Design and construction
- Architects: Williamson-Loebsack & Associates
- Main contractor: Rhode Construction Company

= Cloud County Courthouse (Kansas) =

County courthouse in Kansas, United States

The Cloud County Courthouse, located at 811 Washington Street in Condordia, is the seat of the government of Cloud County, Kansas. Concordia has been the county seat since 1870. The courthouse was built from 1958 to 1959 by contractor Rhode Construction Company.

Architect Williamson-Loebsack & Associates of Topeka, Kansas designed the courthouse in the Modern style. The courthouse is located on spacious landscaped grounds in the city's center.
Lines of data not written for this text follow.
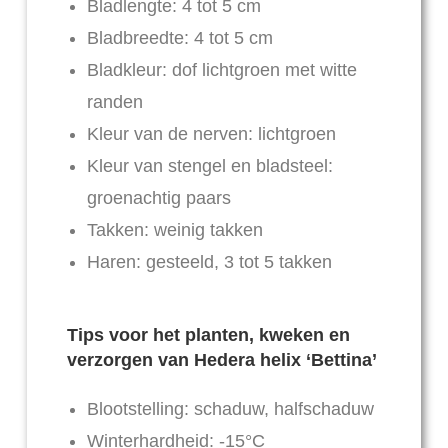
Bladlengte: 4 tot 5 cm
Bladbreedte: 4 tot 5 cm
Bladkleur: dof lichtgroen met witte
randen
Kleur van de nerven: lichtgroen
Kleur van stengel en bladsteel:
groenachtig paars
Takken: weinig takken
Haren: gesteeld, 3 tot 5 takken
Tips voor het planten, kweken en
verzorgen van Hedera helix ‘Bettina’
Blootstelling: schaduw, halfschaduw
Winterhardheid: -15°C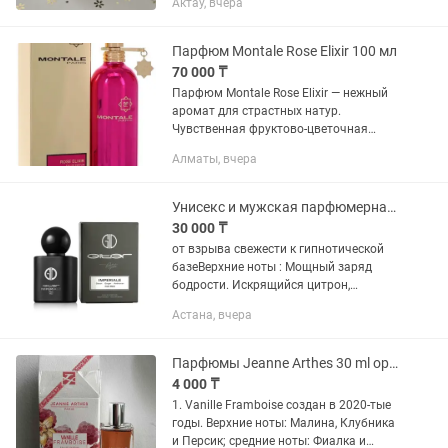
Актау, вчера
ваниль,сандал
Парфюм Montale Rose Elixir 100 мл
70 000 ₸
Парфюм Montale Rose Elixir — нежный
аромат для страстных натур.
Чувственная фруктово-цветочная
композиция Rose Elixir совершенно
Алматы, вчера
точно не оставит равнодушной, заняв
в вашем сердце одно из главных...
Унисекс и мужская парфюмерная вода Parfum code Collection
30 000 ₸
от взрыва свежести к гипнотической
базеВерхние ноты : Мощный заряд
бодрости. Искрящийся цитрон,
благородный калабрийский бергамот и
Астана, вчера
сочный сицилийский апельсин. Словно
глоток ледяного цитрусового...
Парфюмы Jeanne Arthes 30 ml оригинал
4 000 ₸
1. Vanille Framboise создан в 2020-тые
годы. Верхние ноты: Малина, Клубника
и Персик; средние ноты: Фиалка и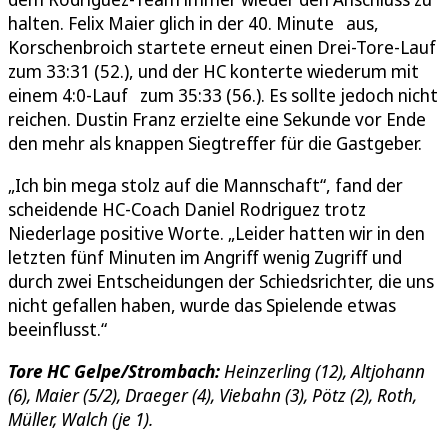
halten. Felix Maier glich in der 40. Minute aus,
Korschenbroich startete erneut einen Drei-Tore-Lauf
zum 33:31 (52.), und der HC konterte wiederum mit
einem 4:0-Lauf zum 35:33 (56.). Es sollte jedoch nicht
reichen. Dustin Franz erzielte eine Sekunde vor Ende
den mehr als knappen Siegtreffer für die Gastgeber.
„Ich bin mega stolz auf die Mannschaft“, fand der
scheidende HC-Coach Daniel Rodriguez trotz
Niederlage positive Worte. „Leider hatten wir in den
letzten fünf Minuten im Angriff wenig Zugriff und
durch zwei Entscheidungen der Schiedsrichter, die uns
nicht gefallen haben, wurde das Spielende etwas
beeinflusst.“
Tore HC Gelpe/Strombach:
Heinzerling (12), Altjohann
(6), Maier (5/2), Draeger (4), Viebahn (3), Pötz (2), Roth,
Müller, Walch (je 1).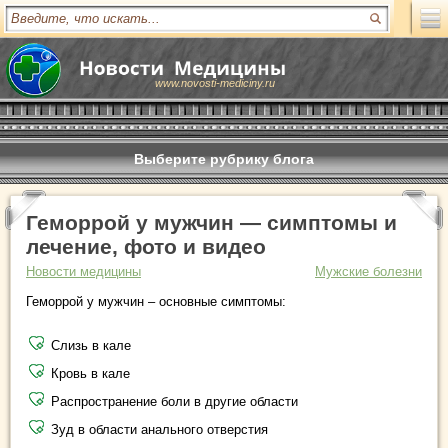
www.novosti-mediciny.ru
Выберите рубрику блога
Геморрой у мужчин — симптомы и
лечение, фото и видео
Новости медицины
Мужские болезни
Геморрой у мужчин – основные симптомы:
Слизь в кале
Кровь в кале
Распространение боли в другие области
Зуд в области анального отверстия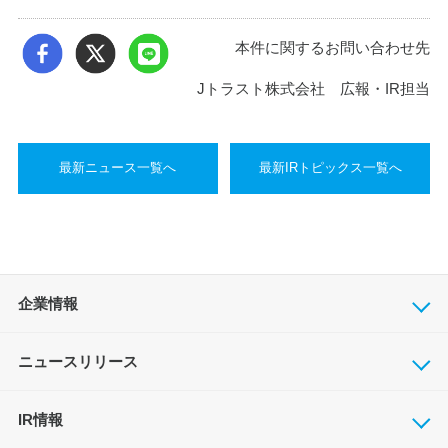
本件に関するお問い合わせ先
Jトラスト株式会社 広報・IR担当
最新ニュース一覧へ
最新IRトピックス一覧へ
企業情報
ニュースリリース
IR情報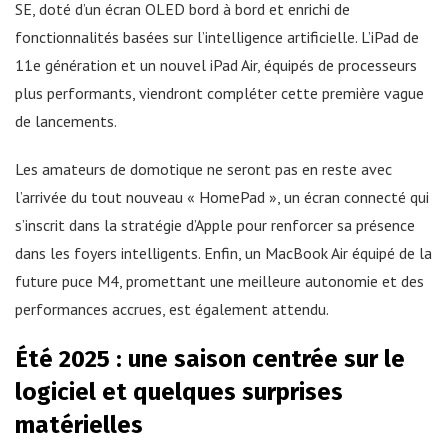
SE, doté d’un écran OLED bord à bord et enrichi de
fonctionnalités basées sur l’intelligence artificielle. L’iPad de
11e génération et un nouvel iPad Air, équipés de processeurs
plus performants, viendront compléter cette première vague
de lancements.
Les amateurs de domotique ne seront pas en reste avec
l’arrivée du tout nouveau « HomePad », un écran connecté qui
s’inscrit dans la stratégie d’Apple pour renforcer sa présence
dans les foyers intelligents. Enfin, un MacBook Air équipé de la
future puce M4, promettant une meilleure autonomie et des
performances accrues, est également attendu.
Été 2025 : une saison centrée sur le
logiciel et quelques surprises
matérielles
It is three stories and faces west. It is constructed of gray limestone, glass, and concrete with a flat roof. The north section is two stories, constructed of glass, and has an entrance on the west side which serves as a foyer. On the east side of the courthouse is the old county jail.

The county was created on February 27, 1860, as Shirley County; the county seat was set at Clyde. It was moved to Rochester (now defunct) in 1866. The county was renamed Cloud County in 1867 with the county seat set at Concordia in 1870. The first courthouse was a three-story brick structure with an imposing central cupola, which was later removed. It was constructed by John S. Huntley and designed by W. R. Parson & Sons.

Williamson-Loebsack & Associates also designed courthouses in Greenwood County, Ottawa County, and Sumner County.